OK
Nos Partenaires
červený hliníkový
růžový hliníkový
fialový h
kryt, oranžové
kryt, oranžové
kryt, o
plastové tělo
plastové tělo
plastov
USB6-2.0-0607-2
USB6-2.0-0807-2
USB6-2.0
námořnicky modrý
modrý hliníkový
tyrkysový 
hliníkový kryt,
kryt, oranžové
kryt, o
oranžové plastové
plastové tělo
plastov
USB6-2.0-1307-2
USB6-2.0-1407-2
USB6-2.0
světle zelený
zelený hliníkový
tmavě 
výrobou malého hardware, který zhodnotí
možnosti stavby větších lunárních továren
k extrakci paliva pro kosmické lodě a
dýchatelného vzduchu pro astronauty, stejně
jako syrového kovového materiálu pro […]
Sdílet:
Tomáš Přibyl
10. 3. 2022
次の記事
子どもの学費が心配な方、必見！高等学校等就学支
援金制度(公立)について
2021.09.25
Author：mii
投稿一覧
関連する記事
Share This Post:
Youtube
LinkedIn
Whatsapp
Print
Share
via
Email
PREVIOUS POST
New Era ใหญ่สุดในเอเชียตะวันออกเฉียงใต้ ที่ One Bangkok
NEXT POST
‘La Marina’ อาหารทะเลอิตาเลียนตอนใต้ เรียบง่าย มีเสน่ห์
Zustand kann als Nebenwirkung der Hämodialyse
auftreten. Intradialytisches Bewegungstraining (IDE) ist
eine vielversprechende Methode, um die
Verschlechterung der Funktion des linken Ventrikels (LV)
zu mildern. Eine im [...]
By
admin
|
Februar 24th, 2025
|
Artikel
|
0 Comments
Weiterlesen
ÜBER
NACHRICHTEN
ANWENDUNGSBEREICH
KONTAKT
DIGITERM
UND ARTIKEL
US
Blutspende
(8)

**WHAT NEEDS TO BE DONE**:
Copy the entries again word for word, from the first line through the line that contains "eine vielversprechende Methode, um die", and include that line.

**EXERCISE OUTPUT**:
OK
Nos Partenaires
červený hliníkový
růžový hliníkový
fialový h
kryt, oranžové
kryt, oranžové
kryt, o
plastové tělo
plastové tělo
plastov
USB6-2.0-0607-2
USB6-2.0-0807-2
USB6-2.0
námořnicky modrý
modrý hliníkový
tyrkysový 
hliníkový kryt,
kryt, oranžové
kryt, o
oranžové plastové
plastové tělo
plastov
USB6-2.0-1307-2
USB6-2.0-1407-2
USB6-2.0
světle zelený
zelený hliníkový
tmavě 
výrobou malého hardware, který zhodnotí
možnosti stavby větších lunárních továren
k extrakci paliva pro kosmické lodě a
dýchatelného vzduchu pro astronauty, stejně
jako syrového kovového materiálu pro […]
Sdílet:
Tomáš Přibyl
10. 3. 2022
次の記事
子どもの学費が心配な方、必見！高等学校等就学支
援金制度(公立)について
2021.09.25
Author：mii
投稿一覧
関連する記事
Share This Post:
Youtube
LinkedIn
Whatsapp
Print
Share
via
Email
PREVIOUS POST
New Era ใหญ่สุดในเอเชียตะวันออกเฉียงใต้ ที่ One Bangkok
NEXT POST
‘La Marina’ อาหารทะเลอิตาเลียนตอนใต้ เรียบง่าย มีเสน่ห์
Zustand kann als Nebenwirkung der Hämodialyse
auftreten. Intradialytisches Bewegungstraining (IDE) ist
eine vielversprechende Methode, um die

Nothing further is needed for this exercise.